Od stycznia do kwietnia na terenie Unii Europejskiej zarejestrowano 388 000 pojazdów dwukołowych i trzykołowych. Oznacza to wzrost o 0,2% w porównaniu z analogicznym okresem roku ubiegłego, kiedy liczba rejestracji wyniosła 387 080 sztuk. Wzrost zanotowano w Hiszpanii (40 380 szt., +16,8% r/r) oraz Wielkiej Brytanii (36 425 szt., +11,7% r/r). Spadki odnotowano w Niemczech (73 220 szt., -0,6%) i we Włoszech (75 490 szt., -5,6%).
Rynek motocykli radzi sobie bardzo dobrze – od 1 stycznia do końca kwietnia zarejestrowano 295 760 motocykli, co daje wzrost o 4,9%. W ubiegłym roku zarejestrowano 281 950 sztuk. W segmencie motocykli najlepiej poradziły sobie rynki Hiszpanii (36 025 szt., +17,4%), Wielkiej Brytanii (33 690 szt., +13,8%), Niemiec (62 210 szt., +3,8%) i Włoch (57 425 szt., +1,3%).
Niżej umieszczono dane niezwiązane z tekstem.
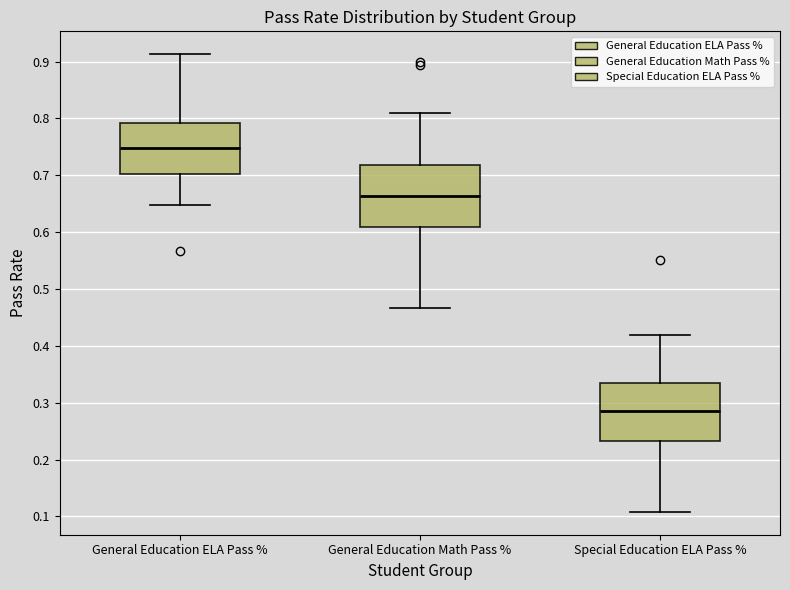

Where is the upper edge of the box for Special Education ELA Pass % on the y-axis? The values are not printed on the chart, so give them approximately, as read against the axis.

0.33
Spadek liczby rejestracji odnotowano jedynie we Francji (52 265 szt., -2,7%).
Ogólne statystyki nadal są zaniżane przez motorowery. Od stycznia do końca kwietnia zarejestrowano ich 92 250 sztuk, co dało spadek o 12,2%. W analogicznym okresie zeszłego roku zarejestrowano 105 130 motorowerów. Jedynym rynkiem, gdzie motorowery trzymają formę jest Hiszpania (4360 szt., +12% r/r). Spadki odnotowano między innymi w Wielkiej Brytanii (2735 szt., -9,6% r/r), Francji (23 225 szt., -11,5% r/r), Włoszech (7230 szt., -17,8% r/r) i Niemczech (11 010 szt., -19,8%).
W Polsce sytuacja nie odbiega od europejskiej normy. Wzrost sprzedaży motocykli wynika przede wszystkim ze zmiany przepisów i „uwolnienia” 125-tek. W kwietniu zarejestrowano w Polsce 3564 nowych motocykli, a od początku roku do końca kwietnia – 7661 nowych motocykli. To dało wzrost aż o… 173,7% w porównaniu z analogicznym okresem roku ubiegłego. Oprócz tego w kwietniu zarejestrowano 6936 motocykli używanych, a od stycznia do kwietnia na polskich drogach pojawiło się ich 21 364. Sprzedaż motorowerów pikuje również w Polsce. Od początku roku do końca kwietnia zarejestrowano u nas 8649 nowych i 3602 używanych motorowerów. W przypadku nowych motorowerów jest to spadek na poziomie 30%, a w przypadku używanych – na poziomie 8%.